Yasuhiro Ishimoto became a photographer by accident. Born in San Francisco to Japanese parents, he was initially intent on pursuing a career in agriculture. His aspirations were abruptly halted by the 1941 surprise attack on Pearl Harbor, which led American authorities to harshly detain and intern citizens of Japanese descent. Ishimoto spent two years in the Amache camp in Colorado.
Permitted a camera, he began his photographic journey behind barbed wires. Once free, he moved to Chicago, where he frequented amateur photographers’ circles before joining the Institute of Design. This institute perpetuated in the United States the teachings of the Bauhaus, the renowned German school of applied arts. There, Ishimoto mastered the strictures of geometry, volume balancing, light manipulation, texture rendering, and the nuances of black-and-white contrast.
The BAL exhibition opens with Ishimoto’s early works, marked by orderly compositions deployed in the service of representing Chicago’s modern architecture. The artist was already forging his unique path by weaving human elements into his geometric frames: like these silhouettes stretched along Lake Michigan’s shore; or another series composed entirely of the legs of beachgoers framed vertically in front of a counter.
This series of legs, with their various skin tones, colors, and shapes, marks Ishimoto’s American debut. Spotted by Edward Steichen, his work was exhibited from 1953 at MoMA in New York, before being incorporated into the museum’s collection. “I’m particularly moved by it,” comments Diane Dufour, founder and director of BAL, “because it embodies the words of John Cage: ‘Structure without life is lifeless; life without structure is invisible. True life expresses itself within and through structure.’”
Another image illustrates Cage’s point: the reserved face of a young black girl appears in a window frame, its contours following the curve of the cracked glass—of the window and of the image itself. The perfect use of the double frame exudes a quality of gentleness. Herein lies Ishimoto’s brilliance: by embedding humanity within architecture—amid raw concrete, glass, and steel lines—he evokes grace.
This image also captures the essence of the exhibition: it reveals the emergence of a gaze—that critical moment when the eye, once structured by the architectural discipline of an applied arts student, transitions into a photographic perspective, combining the geometry of the frame with the texture of the organic world. “Ishimoto’s genius,” notes Diane Dufour, “lies in crafting abstract compositions of great formal beauty amidst the random currents of life.”
With subtlety, Ishimoto captures the fragility and transient nature of the world: street children at play in Chicago, the orchestrated movements of a Tokyo crowd, a footprint in the snow in Japan. In every subject, he positions living beings at the heart of architectural spaces. This is evident even in his later works from the imperial city of Katsura, near Kyoto, where he records the organic modernity through the geometric patterns of beams, wooden columns, and stone pathways.

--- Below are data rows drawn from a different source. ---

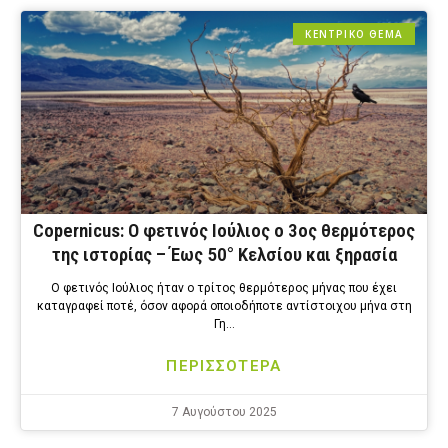
ΚΕΝΤΡΙΚΟ ΘΕΜΑ
Copernicus: Ο φετινός Ιούλιος ο 3ος θερμότερος
της ιστορίας – Έως 50° Κελσίου και ξηρασία
Ο φετινός Ιούλιος ήταν ο τρίτος θερμότερος μήνας που έχει
καταγραφεί ποτέ, όσον αφορά οποιοδήποτε αντίστοιχου μήνα στη
Γη…
ΠΕΡΙΣΣΟΤΕΡΑ
7 Αυγούστου 2025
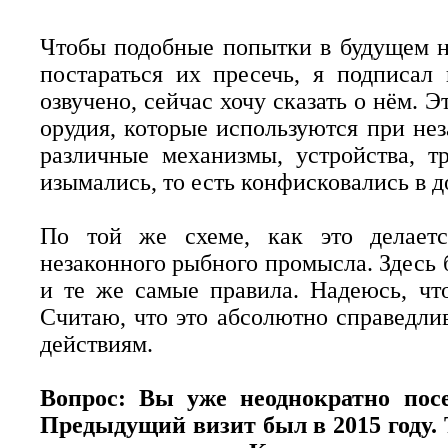
Чтобы подобные попытки в будущем не
постараться их пресечь, я подписал
озвучено, сейчас хочу сказать о нём. 
орудия, которые используются при нез
различные механизмы, устройства, т
изымались, то есть конфисковались в д
По той же схеме, как это делаетс
незаконного рыбного промысла. Здесь 
и те же самые правила. Надеюсь, чт
Считаю, что это абсолютно справедли
действиям.
Вопрос: Вы уже неоднократно пос
Предыдущий визит был в 2015 году. 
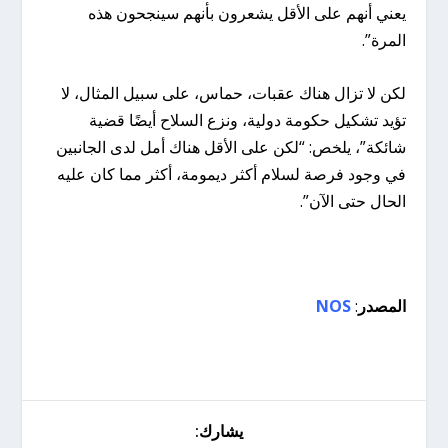
يعني أنهم على الأقل يشعرون بأنهم سينجحون هذه
المرة”.
لكن لا تزال هناك عقبات، حماس، على سبيل المثال، لا
تؤيد تشكيل حكومة دولية، ونزع السلاح أيضًا قضية
شائكة”، يلخص: “لكن على الأقل هناك أمل لدى الجانبين
في وجود فرصة لسلام أكثر ديمومة، أكثر مما كان عليه
الحال حتى الآن”.
المصدر
:
NOS
يشارك:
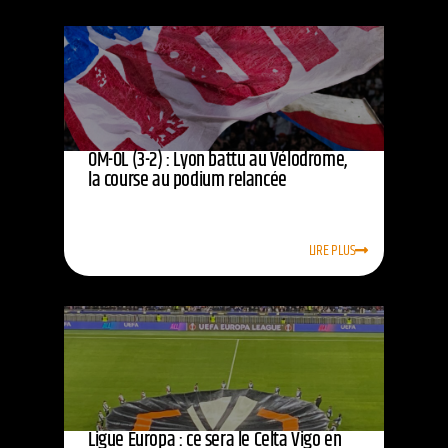
OM-OL (3-2) : Lyon battu au Vélodrome,
la course au podium relancée
LIRE PLUS
Ligue Europa : ce sera le Celta Vigo en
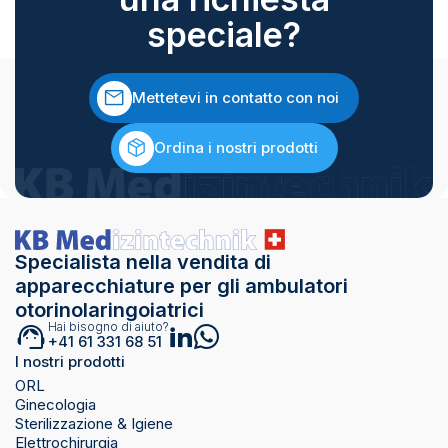
speciale?
Mettetevi in contatto con noi
Ordina i nostri prodotti
Specialista nella vendita di
apparecchiature per gli ambulatori
otorinolaringoiatrici
Hai bisogno di aiuto?
+41 61 331 68 51
I nostri prodotti
ORL
Ginecologia
Sterilizzazione & Igiene
Elettrochirurgia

These ethereal images, among the most iconic of Ishimoto’s career, demanded a fitting setting for their exhibition. The venue’s scenographer, Cyril Delhomme, crafted a labyrinth of white partitions with clean lines, evoking large rice-paper screens and stark geometries reminiscent of Mondrian’s paintings. This minimalist yet effective decor, true to the Bauhaus spirit, manages to recede while simultaneously emphasizing the power of Ishimoto’s photographs.
The delicate nature of the prints, mostly produced by Ishimoto himself during the 1950s and 1960s, does not detract from their impact. Displayed for the first time together outside Japan, they alone make a visit worthwhile. “Ishimoto was an exceptional printer,” remarks Diane Dufour. Following in the footsteps of his mentor at the Institute of Design, Harry Callahan, Ishimoto offers photographic works of rare elegance, “astounding in their beauty and precision.”
Yasuhiro Ishimoto: Des lignes et des corps, Le BAL, Paris, until November 17, 2024.